Video des Events von Gamestar: http://www.gamestar.de/index.cfm?pid=453&pk=11874
  
Bilder werden noch folgen!



 Mit freundlichen Grüßen,

 ELITEofLUCKY





 Dies ist ein Thread in dem bitte nur Erfahrungen und dergleichen gepostet werden. Für Probleme und Diskussionen gibt es einen Sammelthread.


----------



## Doney (1. März 2009)

grandioser einblick... ich hatt ja mit dem gedanken gespielt zu warten, bis empire dann nach ein paar monaten etwas günstiger geworden ist...

aber ich glaub das halt ich nich aus^^

hier entsteht auf jeden fall in nächster zeit eine art tagebuch der admiräle und offiziere die Empire spielen...

freu mich schon meine schlacht-, diplomatie- und wirtschaftserfahrungen in Empire: total war mit den anderen hier zu teilen...

hast du in erfahrung bringen können was für ne internetübertragungsrate der multiplayer mindestens schluckt?

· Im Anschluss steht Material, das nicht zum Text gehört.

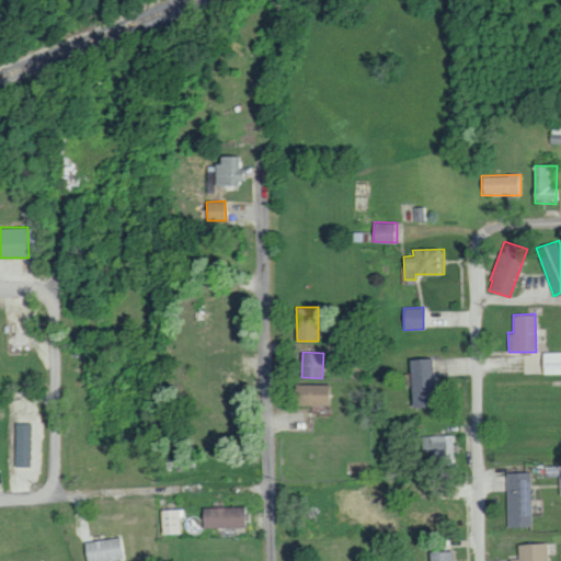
[(560,352),(541,353),(542,374),(560,373),(560,352)]
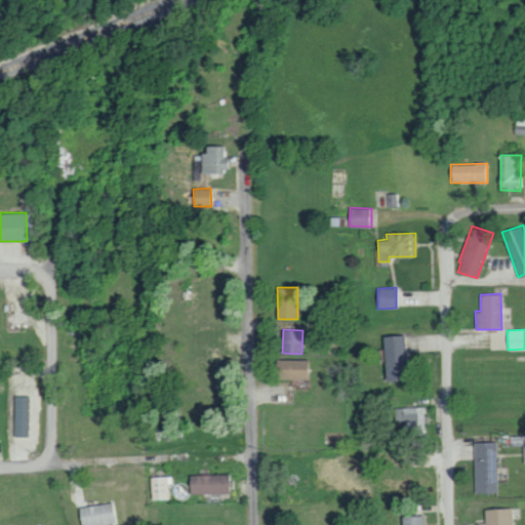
[(385,380),(405,379),(404,335),(384,335),(385,380)]
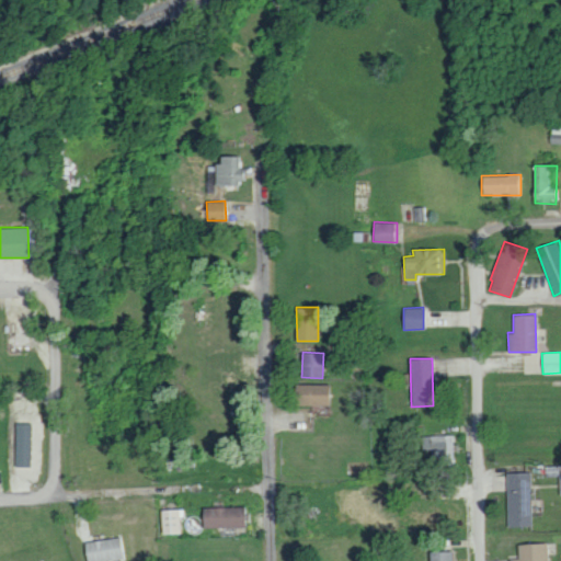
[(329,385),(295,384),(295,404),(329,405),(329,385)]
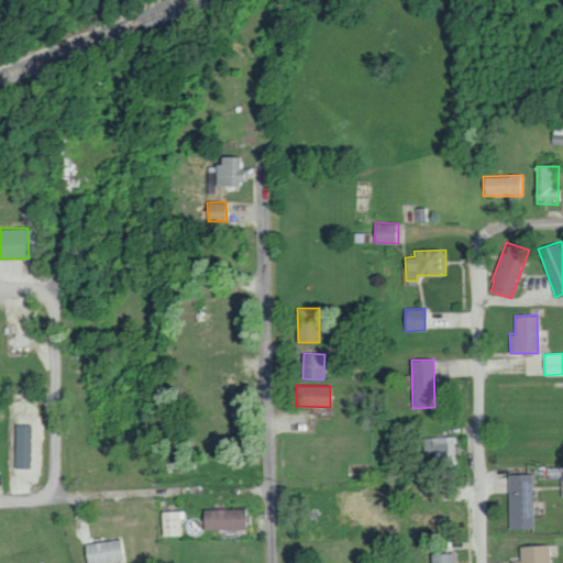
[(31,424),(15,424),(15,468),(31,468),(31,424)]
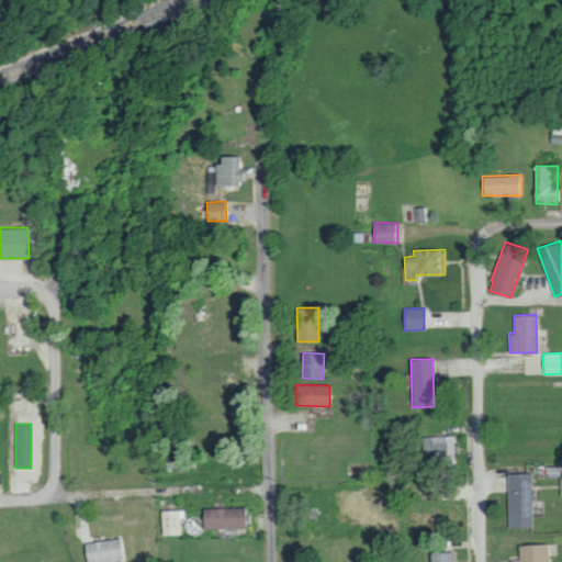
[(433,467),(454,465),(453,435),(422,436),(423,450),(431,450),(433,467)]
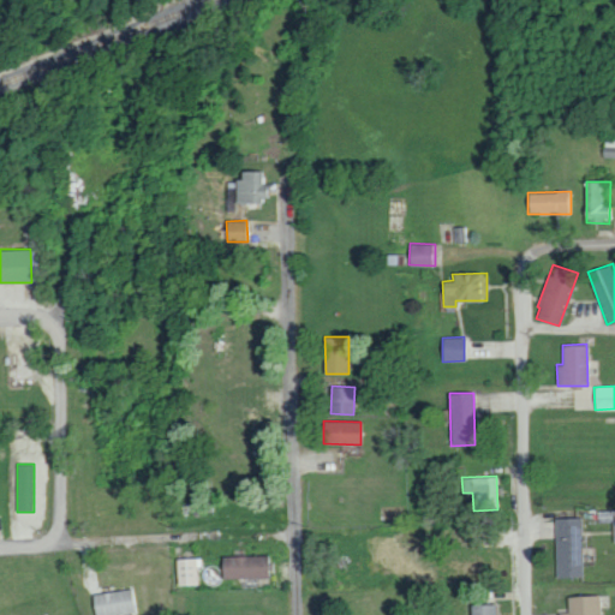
[(614,509),(598,509),(598,523),(613,521),(613,542),(614,542),(614,509)]
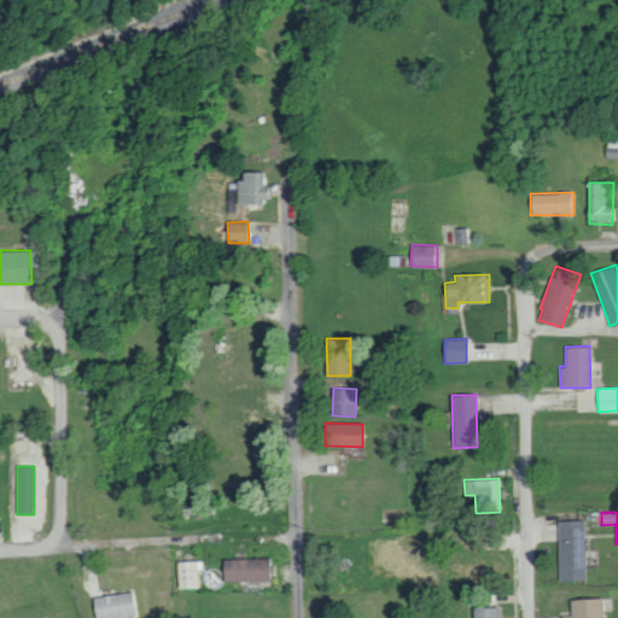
[(559,581),(584,579),(583,519),(558,520),(559,581)]
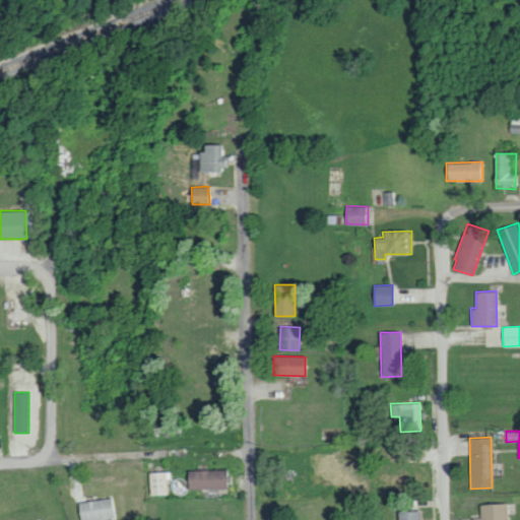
[(225,469),(186,470),(187,489),(225,489),(225,469)]
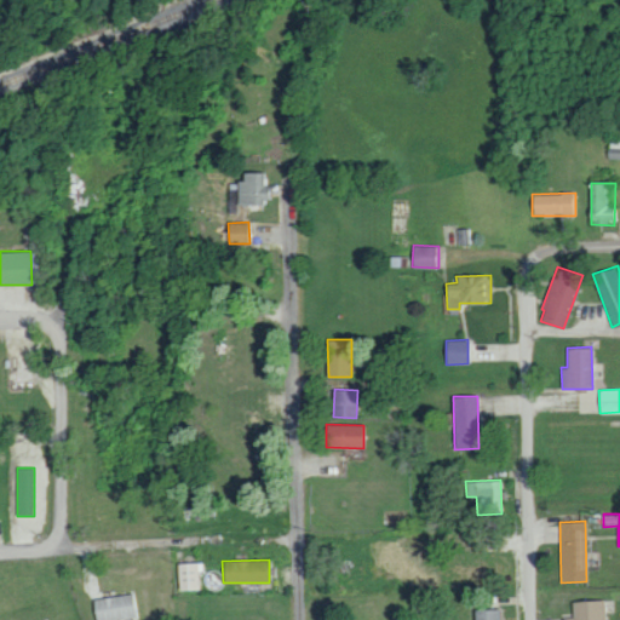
[(201,562),(177,563),(178,590),(202,590),(201,562)]
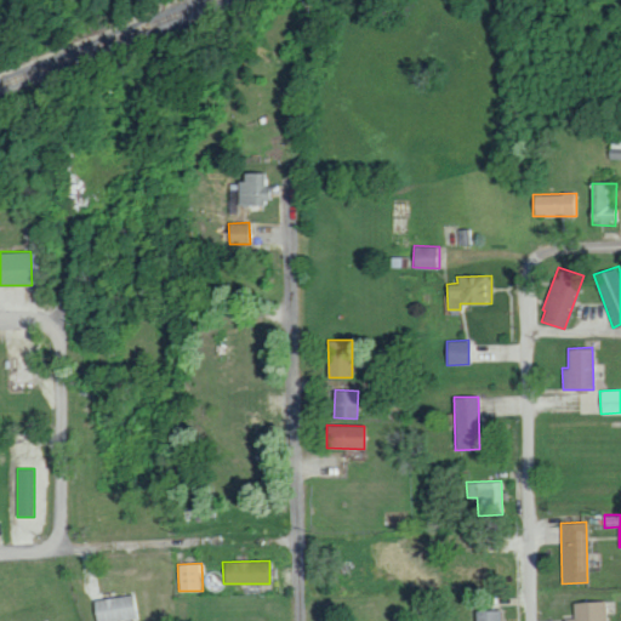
[(95,620),(109,620),(135,619),(132,594),(92,599),(95,620)]
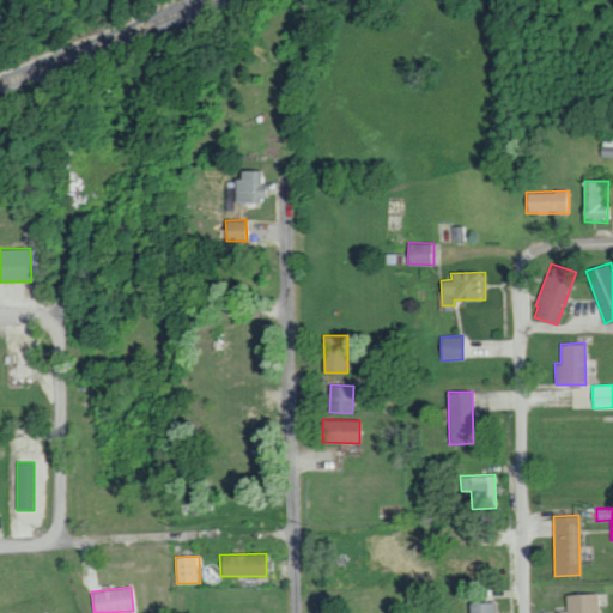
[(565,594),(566,610),(556,611),(554,612),(598,612),(598,593),(565,594)]
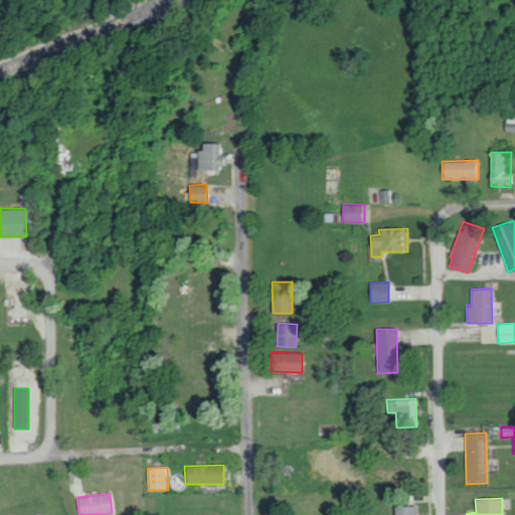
[(395,506),(394,514),(414,514),(415,505),(395,506)]
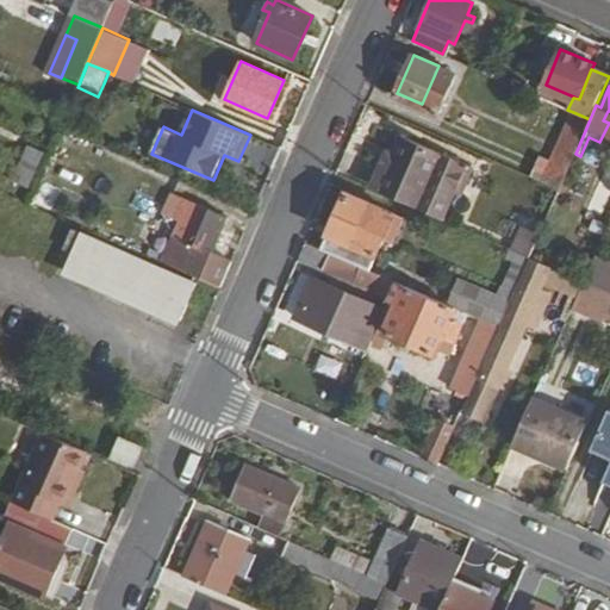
[(573,112),(542,181),(560,188),(576,154),(590,119),(573,112)]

bezweifle fast dass mein dorf-dsl reicht...


----------



## Lucky.Smile (1. März 2009)

Nein, wir konnten nur den Netzwerkmodus testen.


----------



## Wendigo (1. März 2009)

Es erinnert mich doch ein wenig an Cossacks 2
Falls das jemand kennt.
Kann man bei dem Spiel eigentlich auch Städte gründen und ausbauen.
Riesige Städte erbauen usw....
Sprich ein Touch von der Anno Reihe.....Ist dies möglich?


----------



## Lucky.Smile (1. März 2009)

Nein, ein direkten Ausbau der Städte wie in anderen Strategiespielen ist nicht möglich. Man kann nur innerhalb der Kampagnenkarte Gebäude erforschen bzw. bauen.
Dort sind die Standpunkte für Dörfer und Städte vorgegeben. Inwiefern sich die Anzahl der Gebäude auf die tatsächliche Größe der Städte auswirkt, konnte ich leider nicht testen.


MfG: Lucky


----------



## Lucky.Smile (1. März 2009)

Das Video mit Interviews das von der Gamestar erstellt wurde, könnt ihr hier betrachten: Video: Empire: Total War - Special - Strategie | Trailer | Videos | GameStar.de


----------



## Wendigo (1. März 2009)

Mich wundert es eigentlich, dass alle kein Problem mit Steam haben.
Wirkt wie gekauft...


----------



## Doney (2. März 2009)

was is dein problem mit steam?


----------



## Wendigo (2. März 2009)

Bisher gar nichts 

Ich habe derzeitig nicht einmal die Rechenleistung, um mir so en Spiel leisten zu können.
Man liest nur so viel negatives darüber. Alleine schon bei amazon.de


----------



## ZakMc (2. März 2009)

hey, danke für dein bericht!


----------



## WW_Eisenherz (2. März 2009)

Grüsse von deinen Viceadmiral 

Schön mal was von dir zu hören nun weiß ich ja wo ich dich finde


----------



## Doney (3. März 2009)

wann war glei nochma release?


----------



## king_hoe (3. März 2009)

mein letzter infostand is, dass morgen der release is. wenn da jemand was anderes weis, nur zu.


----------



## Doney (3. März 2009)

oh^^... hehe


----------



## Wire_Damage (3. März 2009)

Ich bekomme die Special Forces und kann es kaum erwarten, bin seit Rome dabei und Medieval 2 liebe ich, genauso wie Rome...
Wegen Empire hab ich den Rechner Aufgerüstet.


----------



## Avedis (3. März 2009)

Total War - Zone | Rund ums Spiel

Erste Eindrücke der ETW-User


----------



## Doney (4. März 2009)

hats jemand schon?


----------